The result, regretfully, is that Anastaplo has never been overruled. As a corollary, admission to the bar in many states, including New York, is still conditioned on answering questions like “Have you ever…become a member of any organization or group of persons which, during the period of your membership or association, you knew was advocating or teaching that the government of the United States or any state or any political subdivision thereof should be overthrown or overturned by force, violence, or any unlawful means?”2 Such questions, one might hypothesize, still have a potential to chill free speech and free association. For example, one can imagine a member of an Islamic civil rights organization being questioned intently on whether her organization has ties to terrorists. Or, to take a different kind of example, one can imagine a member of an aggressive anti-abortion organization being questioned about whether her group advocates unlawful measures to shut down abortion clinics. Without multiplying examples, the result would be not only to chill free speech and association but also to prohibit perceived “extremists” from joining the Bar.

So why have such questions not been challenged? The most likely reason is that few, if any, recent law graduates feel it is in their interests to jeopardize their entire careers at the outset merely to enhance First Amendment principles. Certainly, when I joined the New York Bar in 1971, I answered all such questions without reservation; so how can I be critical of others doing the same?

It takes a very unusual person to stand on principle in such circumstances. George Anastaplo has been described by some of his critics as “stubborn.” I think a far more accurate term is “courageous.” He remains a genuine American hero.

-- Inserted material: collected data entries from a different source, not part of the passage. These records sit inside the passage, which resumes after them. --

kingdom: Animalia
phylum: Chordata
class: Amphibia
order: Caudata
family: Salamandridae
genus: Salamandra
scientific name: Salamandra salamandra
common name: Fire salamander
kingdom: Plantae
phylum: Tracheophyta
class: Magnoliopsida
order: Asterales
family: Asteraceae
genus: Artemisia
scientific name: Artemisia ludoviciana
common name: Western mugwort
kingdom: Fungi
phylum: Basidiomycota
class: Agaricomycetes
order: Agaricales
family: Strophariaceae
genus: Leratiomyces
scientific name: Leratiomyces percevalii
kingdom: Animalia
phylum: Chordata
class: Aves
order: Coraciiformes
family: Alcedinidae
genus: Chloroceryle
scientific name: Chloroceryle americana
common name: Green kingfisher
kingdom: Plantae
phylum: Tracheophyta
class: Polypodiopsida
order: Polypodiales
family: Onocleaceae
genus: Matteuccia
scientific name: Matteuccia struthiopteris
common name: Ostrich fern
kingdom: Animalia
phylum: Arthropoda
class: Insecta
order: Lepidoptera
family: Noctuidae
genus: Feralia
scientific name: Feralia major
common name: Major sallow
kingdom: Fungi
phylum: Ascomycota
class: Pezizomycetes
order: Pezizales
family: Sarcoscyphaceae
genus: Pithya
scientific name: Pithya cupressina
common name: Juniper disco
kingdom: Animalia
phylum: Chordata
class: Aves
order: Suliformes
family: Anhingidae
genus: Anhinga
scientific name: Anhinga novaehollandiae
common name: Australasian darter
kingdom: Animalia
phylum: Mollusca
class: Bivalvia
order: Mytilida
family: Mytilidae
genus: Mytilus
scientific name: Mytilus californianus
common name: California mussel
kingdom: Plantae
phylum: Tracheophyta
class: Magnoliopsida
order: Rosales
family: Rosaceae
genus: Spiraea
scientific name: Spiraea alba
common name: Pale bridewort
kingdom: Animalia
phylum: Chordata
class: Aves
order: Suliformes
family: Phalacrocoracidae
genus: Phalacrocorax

1This article is a slightly revised version of a talk given by Judge Rakoff at the Third Biennial Literature and Law Conference at John Jay College of Criminal Justice on March 30, 2012.
2See Application for Admission to Practice as an Attorney and Counselor-at-Law in the State of New York, Question 18 (2013).

About the Author

Jed S. Rakoff has served since March 1996 as a United States. District Court (federal) judge for the Southern District of New York. He frequently sits by designation on the 2nd and 9th Circuit Courts of Appeals. His most noteworthy decisions have been in the areas of securities law and criminal law. He is an adjunct professor at Columbia Law School and New York University School of Law and teaches at University of California, Berkeley School of Law and the University of Virginia School of Law. He has written over 180 published articles, 835 speeches, and 1,800 judicial opinions and has co-authored five books. He is a regular contributor to The New York Review of Books and the author of Why the Innocent Plead Guilty and the Guilty Go Free, and Other Paradoxes of Our Broken Legal System (Farrar Straus & Giroux, 2021).